**WHAT THE TASK REQUIRES:**
Reproduce the lines of all the rows below, changing each occurrence of "phylum" to "division" and altering nothing else. Omit the pictures from your answer.

**THE DATA:**
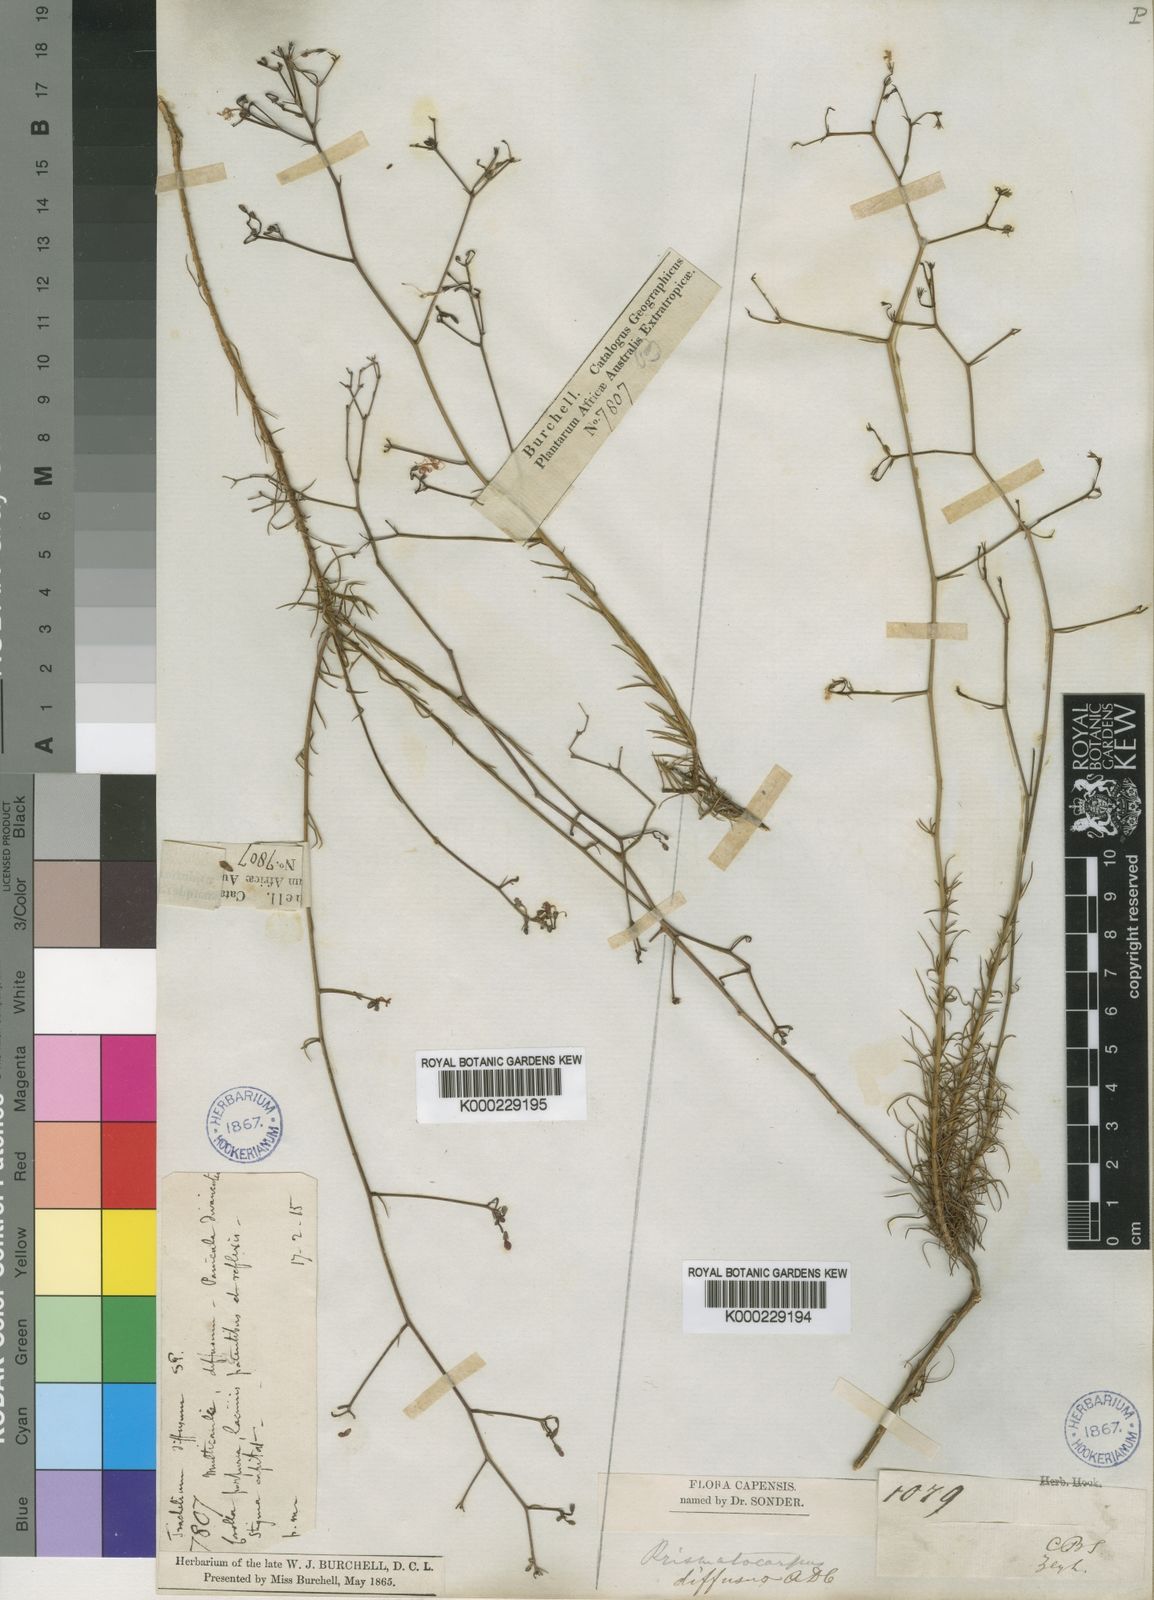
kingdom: Plantae
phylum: Tracheophyta
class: Magnoliopsida
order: Asterales
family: Campanulaceae
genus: Prismatocarpus
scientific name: Prismatocarpus diffusus
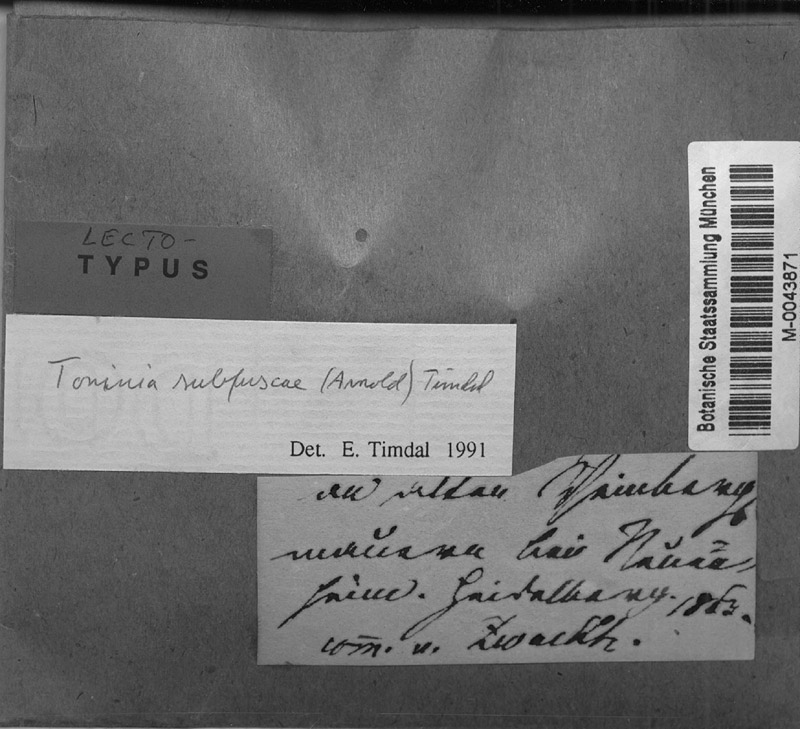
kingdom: Fungi
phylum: Ascomycota
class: Lecanoromycetes
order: Lecanorales
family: Lecanoraceae
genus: Lecanora
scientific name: Lecanora
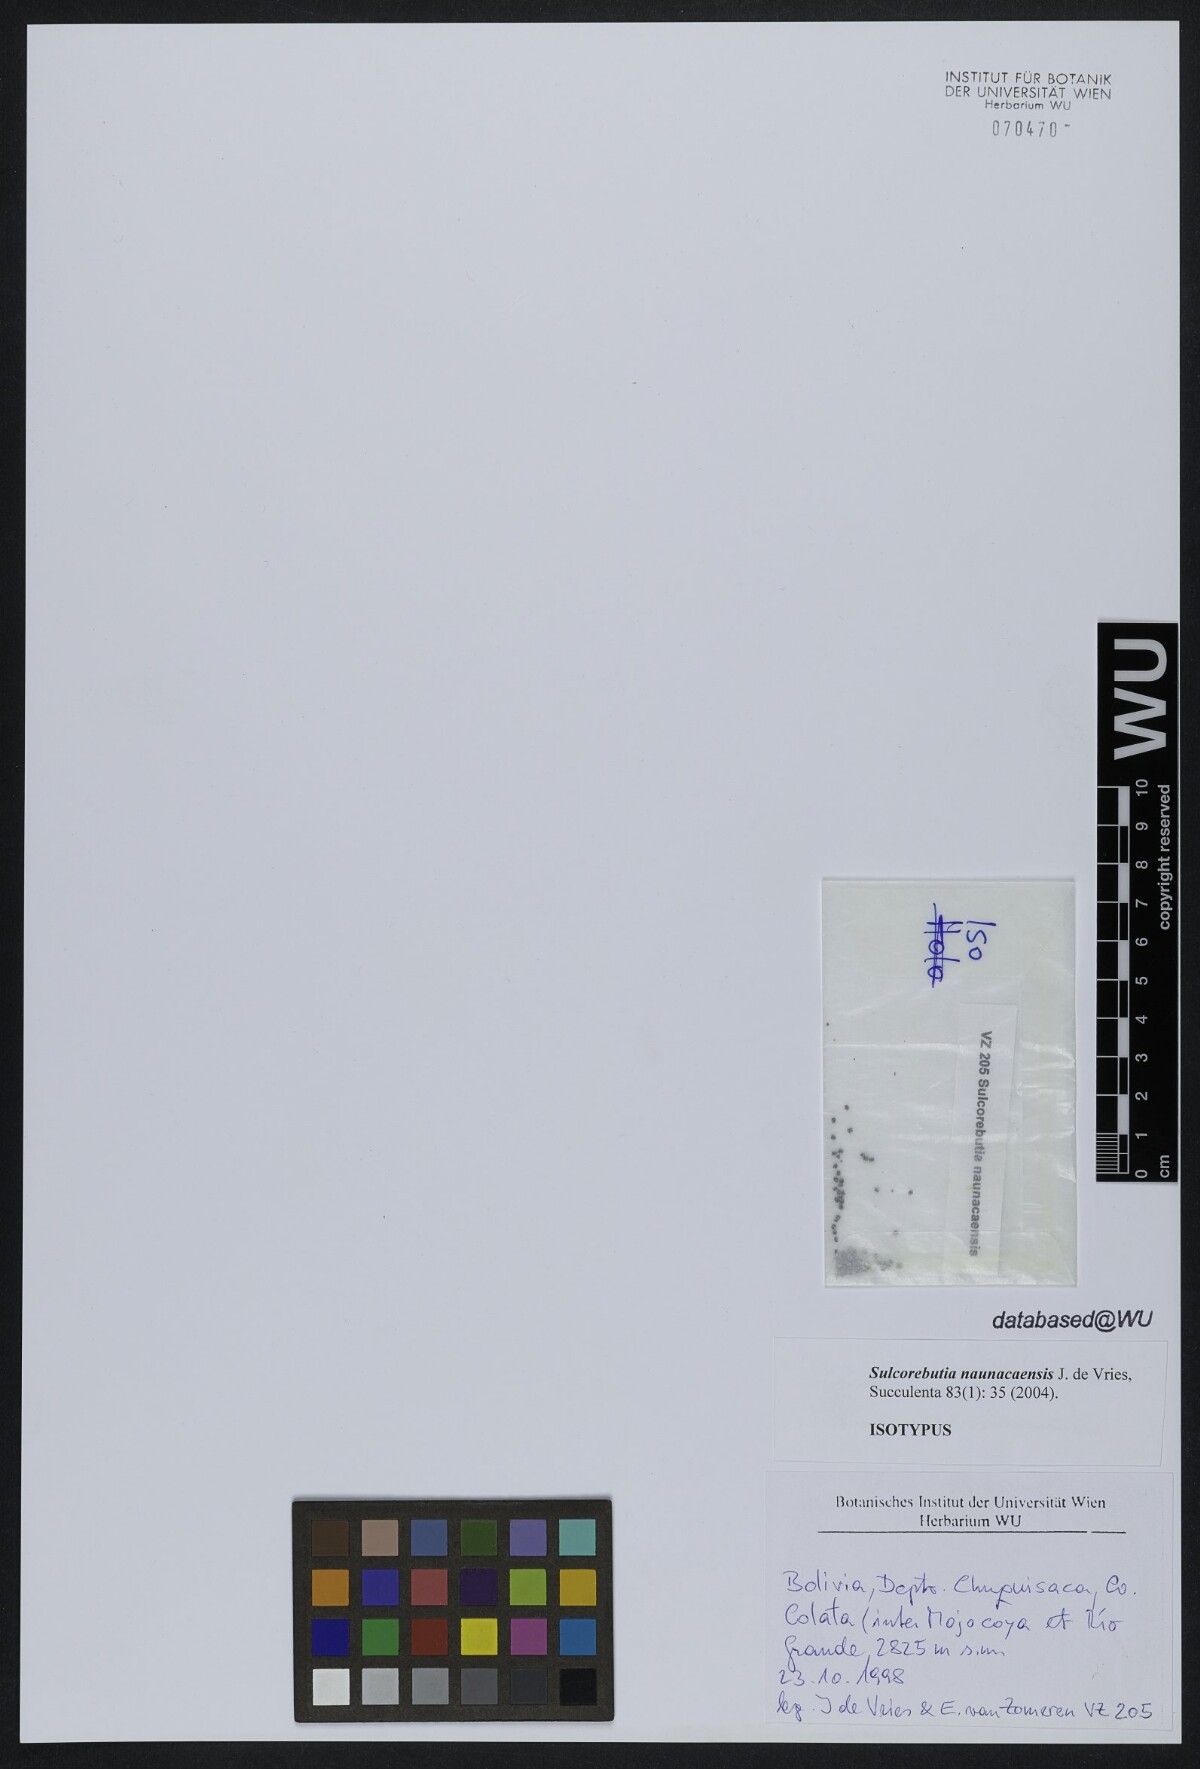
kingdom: Plantae
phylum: Tracheophyta
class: Magnoliopsida
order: Caryophyllales
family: Cactaceae
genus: Weingartia
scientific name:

**EXERCISE ANSWER:**
kingdom: Plantae
division: Tracheophyta
class: Magnoliopsida
order: Asterales
family: Campanulaceae
genus: Prismatocarpus
scientific name: Prismatocarpus diffusus
kingdom: Fungi
division: Ascomycota
class: Lecanoromycetes
order: Lecanorales
family: Lecanoraceae
genus: Lecanora
scientific name: Lecanora
kingdom: Plantae
division: Tracheophyta
class: Magnoliopsida
order: Caryophyllales
family: Cactaceae
genus: Weingartia
scientific name:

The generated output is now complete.